**Task goal**
Edit each of the records by changing "scientific name" to "species name". Leave every other line as it is.

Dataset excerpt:
◇ ◇ ◇ ◇ ◇ ◇ ◇

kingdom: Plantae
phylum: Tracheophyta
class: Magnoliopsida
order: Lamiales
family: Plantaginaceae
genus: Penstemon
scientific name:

◇ ◇ ◇ ◇ ◇ ◇ ◇

**Correct response**
kingdom: Plantae
phylum: Tracheophyta
class: Magnoliopsida
order: Lamiales
family: Plantaginaceae
genus: Penstemon
species name:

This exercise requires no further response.